Cuban Leader Castro Temporarily Transfers Power to Brother
The move marked the first time Castro, two weeks away from his 80th birthday, relinquished authority in his 47-year rule.
The response in the communist country and elsewhere was mixed.
Some government work centers called for workers to gather to show their support for the leader. At one such gathering, workers shouted “Long live Fidel!” and waved small Cuban flags, reported the Associated Press.
Activist Manuel Cuesta Morua, however, said the move marks the start of a transition to a more collaborative government. “This gives Cuba the opportunity to have a more rational leadership because … the top leaders will be obligated to consult each other.”
In Miami, U.S. Rep. Lincoln Diaz-Balart and Cuban exile leaders called on pro-democracy activists inside Cuba to take to the street to protest the transfer of rule to Raul Castro.
”It’s time for the military not to shoot” at those who mount peaceful protests, Diaz-Balart said, according to the Miami Herald.
Raul Castro, 75, the country’s defense minister and constitutional successor, has reportedly had a more public profile in recent weeks but did not come out with a statement about the temporary transition.
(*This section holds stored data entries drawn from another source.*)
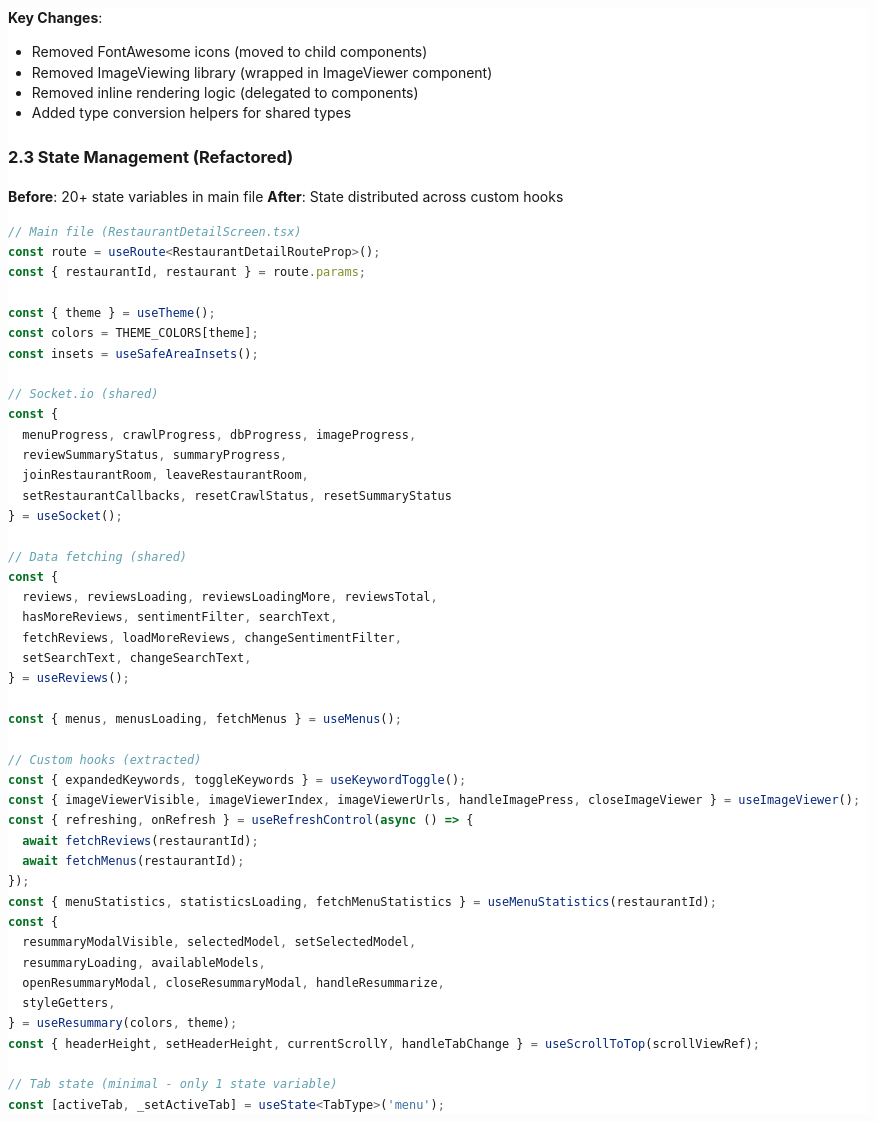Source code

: **Key Changes**:
- Removed FontAwesome icons (moved to child components)
- Removed ImageViewing library (wrapped in ImageViewer component)
- Removed inline rendering logic (delegated to components)
- Added type conversion helpers for shared types

### 2.3 State Management (Refactored)

**Before**: 20+ state variables in main file
**After**: State distributed across custom hooks

```typescript
// Main file (RestaurantDetailScreen.tsx)
const route = useRoute<RestaurantDetailRouteProp>();
const { restaurantId, restaurant } = route.params;

const { theme } = useTheme();
const colors = THEME_COLORS[theme];
const insets = useSafeAreaInsets();

// Socket.io (shared)
const {
  menuProgress, crawlProgress, dbProgress, imageProgress,
  reviewSummaryStatus, summaryProgress,
  joinRestaurantRoom, leaveRestaurantRoom,
  setRestaurantCallbacks, resetCrawlStatus, resetSummaryStatus
} = useSocket();

// Data fetching (shared)
const {
  reviews, reviewsLoading, reviewsLoadingMore, reviewsTotal,
  hasMoreReviews, sentimentFilter, searchText,
  fetchReviews, loadMoreReviews, changeSentimentFilter,
  setSearchText, changeSearchText,
} = useReviews();

const { menus, menusLoading, fetchMenus } = useMenus();

// Custom hooks (extracted)
const { expandedKeywords, toggleKeywords } = useKeywordToggle();
const { imageViewerVisible, imageViewerIndex, imageViewerUrls, handleImagePress, closeImageViewer } = useImageViewer();
const { refreshing, onRefresh } = useRefreshControl(async () => {
  await fetchReviews(restaurantId);
  await fetchMenus(restaurantId);
});
const { menuStatistics, statisticsLoading, fetchMenuStatistics } = useMenuStatistics(restaurantId);
const {
  resummaryModalVisible, selectedModel, setSelectedModel,
  resummaryLoading, availableModels,
  openResummaryModal, closeResummaryModal, handleResummarize,
  styleGetters,
} = useResummary(colors, theme);
const { headerHeight, setHeaderHeight, currentScrollY, handleTabChange } = useScrollToTop(scrollViewRef);

// Tab state (minimal - only 1 state variable)
const [activeTab, _setActiveTab] = useState<TabType>('menu');
```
Castro, who took control of Cuba in 1959 and resisted U.S. attempts to oust him from power, last appeared in public at a July 26 event, where he appeared thin and weary during two long speeches, according to the AP.
On Monday, before news of Castro’s illness, President Bush spoke about the island nation to a Miami radio program.
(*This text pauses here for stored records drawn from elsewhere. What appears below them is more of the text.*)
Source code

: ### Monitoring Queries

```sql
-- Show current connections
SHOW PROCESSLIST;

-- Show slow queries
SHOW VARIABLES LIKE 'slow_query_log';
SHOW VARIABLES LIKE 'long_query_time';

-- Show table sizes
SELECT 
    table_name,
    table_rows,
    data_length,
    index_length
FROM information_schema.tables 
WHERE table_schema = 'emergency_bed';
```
“If Fidel Castro were to move on because of natural causes, we’ve got a plan in place to help the people of Cuba understand there’s a better way than the system in which they’ve been living under,” he said.
A U.S. presidential commission three weeks ago proposed an $80 million program to bolster nongovernmental groups in Cuba to help bring an end to Cuba’s communist system.
Castro’s surgery was scheduled to repair a “sharp intestinal crisis with sustained bleeding,” according to a statement from Castro.
“The operation obligates me to undertake several weeks of rest,” he wrote.